Je termine en signalant quelques faits qui feront comprendre la popularité du noble art dans les années 1920 et celle de Delaney en particulier. Pour le combat Delaney-Flowers 1, où aucun titre n’était en jeu, le Madison Square Garden était rempli au maximum de sa capacité, soit 13 034 spectateurs à l’époque. Dans la foule figuraient plusieurs femmes, une constante des programmes mettant en vedette «Bright Eyes», un homme dont le physique cadrait avec les canons de beauté masculins du temps.
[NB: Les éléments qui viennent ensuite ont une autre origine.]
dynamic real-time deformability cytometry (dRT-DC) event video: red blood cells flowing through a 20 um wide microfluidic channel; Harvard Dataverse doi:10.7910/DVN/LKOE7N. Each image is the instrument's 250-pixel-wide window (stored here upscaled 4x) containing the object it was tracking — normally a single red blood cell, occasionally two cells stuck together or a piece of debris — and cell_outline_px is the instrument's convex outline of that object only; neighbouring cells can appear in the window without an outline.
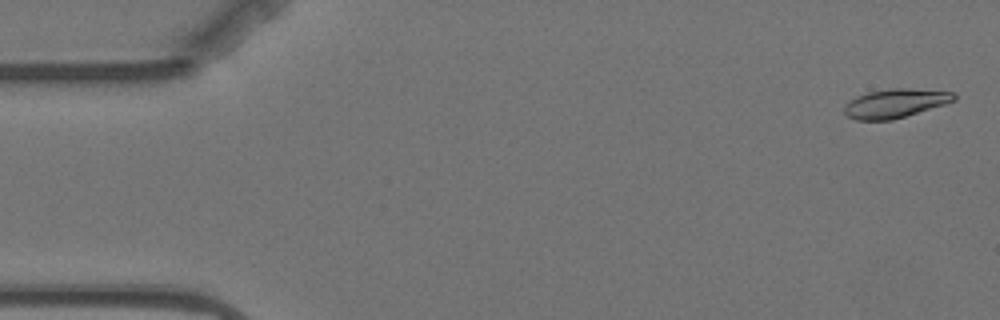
{"species": "Egyptian fruit bat (a non-hibernating species)", "species_latin": "Rousettus aegyptiacus", "temperature_condition": "warm", "stored_images_in_passage": 6, "segment_of_instrument_passage": [2, 2], "camera_frame_rate_fps": 3000, "um_per_image_px": 0.085, "animal": {"sex": "female"}, "frame": {"image": 1, "passage_image": 6, "time_ms": 6.667, "image_size_px": [1000, 320], "cell_outline_px": [[956, 100], [944, 104], [892, 120], [856, 120], [848, 116], [844, 112], [844, 108], [848, 100], [856, 96], [868, 92], [888, 88], [908, 88], [956, 92]], "centroid_in_image_um": [76.08, 8.77], "position_along_channel_um": 8.9, "area_um2": 18.5}}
Le jour de l’affrontement, plusieurs amateurs choisirent de braver la forte pluie et de se ranger en file dès le début de l’après-midi devant les guichets du Garden, afin de se procurer un ou plusieurs des 6000 billets qui, selon la volonté du promoteur Tex Rickard, avaient été mis de côté pour être vendus la journée même. Le New York Times du 17 janvier 1925 rapporte que les revendeurs firent des affaires d’or autour de l’amphithéâtre, réussissant à écouler tous leurs stocks presque au double du prix coûtant. Enfin, la police dut être appelée en renfort pour sécuriser les portes du célèbre aréna et s’assurer qu’aucun non-détenteur de billet n’y pénètre avant ou pendant la rencontre.
Voici une dernière anecdote, concernant une retombée très immédiate qu’eut pour Delaney son triomphe. Il était prévu que Flowers reprenne le collier trois jours plus tard en Pennsylvanie pour se mesurer à Allentown Joe Gans, mais le K.-O. brutal qu’il venait de subir rendait évidemment impossible pour lui d’honorer cet engagement. Delaney se fit donc offrir, quelques minutes à peine après être sorti du ring, de prendre la place de Flowers, ce à quoi il consentit volontiers. Le 19 janvier, le Québécois récolta donc sa deuxième victoire en trois jours, en s’imposant aux points contre Gans.
Sources consultées
Anonyme, «Delaney Will Box Flowers on Friday», The New York Times, 11 janvier 1925.
Anonyme, «Flowers Stopped by Delaney in 2nd», The New York Times, 17 janvier 1925.
Harry Newman, «Jack Delaney Kayoes Flowers in 2nd», New York Daily News, 17 janvier 1925.
Thomas S. Rice, «Delaney’s Clean-Cut Win Over Flowers Brings Chance for Middles’ Title», The Brooklyn Daily Eagle, 17 janvier 1925.
Anonyme, «Jack Delaney Knocks Out Flowers in Second», The Bridgeport Telegram, 17 janvier 1925.
Anonyme, «Jack Delaney bat Flowers en deux rondes», La Presse, 17 janvier 1925.
Anonyme, «Jack Delaney terrasse hier Tigers (sic) Flowers», La Patrie, 17 janvier 1925.
Anonyme, «Jack Delaney met Flowers knock out à la deuxième rkonde (sic)», L’Autorité, 18 janvier 1925.
Anonyme, «Delaney Willing to Fight His Victims», The Norwalk Hour, 22 janvier 1925.
William E. Clark, «Tiger Flowers’ Chances for Middleweight Title Fade When Delaney K.O.’s Him in Second», The New York Age, 24 janvier 1925.
Eddie Merrill, «Bright Eyes. The Story of Jack Delaney, One of the Greatest Fighters in the Light-heavyweight Division», The Ring, janvier 1949.
Bert Sugar et Teddy Atlas, The Ultimate Book of Boxing Lists, Philadelphie, Running Press Book Publishers, 2010.
Mike Casey, «Greatest Light Heavyweight? Jack Delaney, Said Benny Leonard», cyberboxingzone.com, date de parution inconnue.
BoxRec
Note: Les sources sont listées en ordre chronologique de publication, des plus anciennes aux plus récentes.